### PROVIDED RECORDS
****

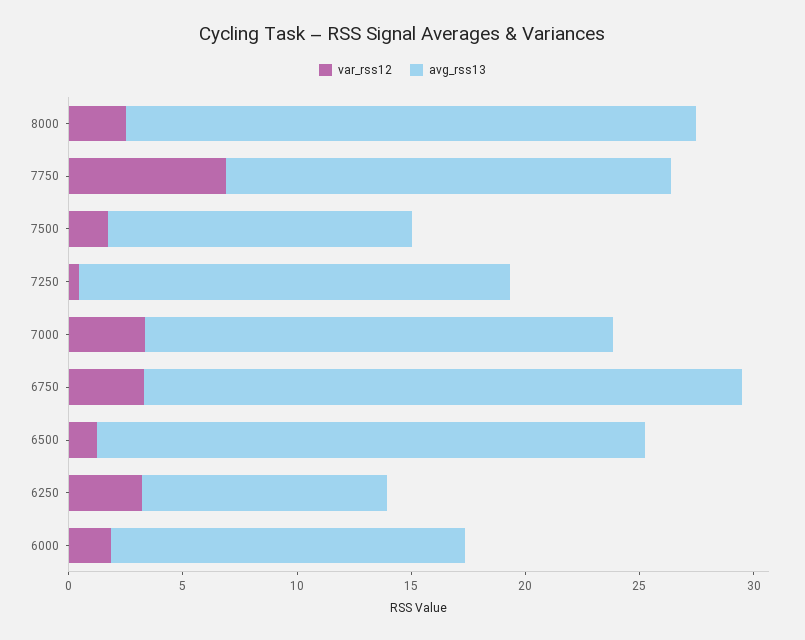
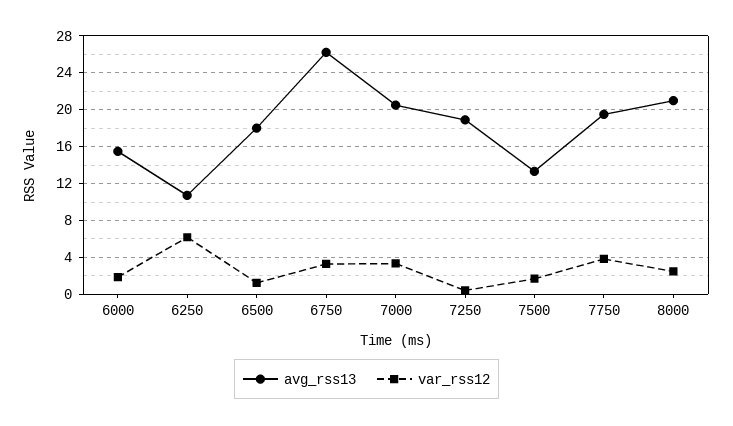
  {
    "var_rss12": {
      "8000": 2,
-     "7750": 7,
+     "7750": 4,
      "7500": 2,
      "7250": 0,
      "7000": 3,
      "6750": 3,
      "6500": 1,
-     "6250": 3,
+     "6250": 6,
      "6000": 2
    },
    "avg_rss13": {
-     "8000": 25,
+     "8000": 21,
      "7750": 20,
      "7500": 13,
      "7250": 19,
      "7000": 21,
      "6750": 26,
-     "6500": 24,
+     "6500": 18,
      "6250": 11,
      "6000": 16
    }
  }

****

### WHAT YOU SHOULD DO
Write out the material above precisely, leaving each picture behind.

### EXERCISE SOLUTION
  {
    "var_rss12": {
      "8000": 2,
-     "7750": 7,
+     "7750": 4,
      "7500": 2,
      "7250": 0,
      "7000": 3,
      "6750": 3,
      "6500": 1,
-     "6250": 3,
+     "6250": 6,
      "6000": 2
    },
    "avg_rss13": {
-     "8000": 25,
+     "8000": 21,
      "7750": 20,
      "7500": 13,
      "7250": 19,
      "7000": 21,
      "6750": 26,
-     "6500": 24,
+     "6500": 18,
      "6250": 11,
      "6000": 16
    }
  }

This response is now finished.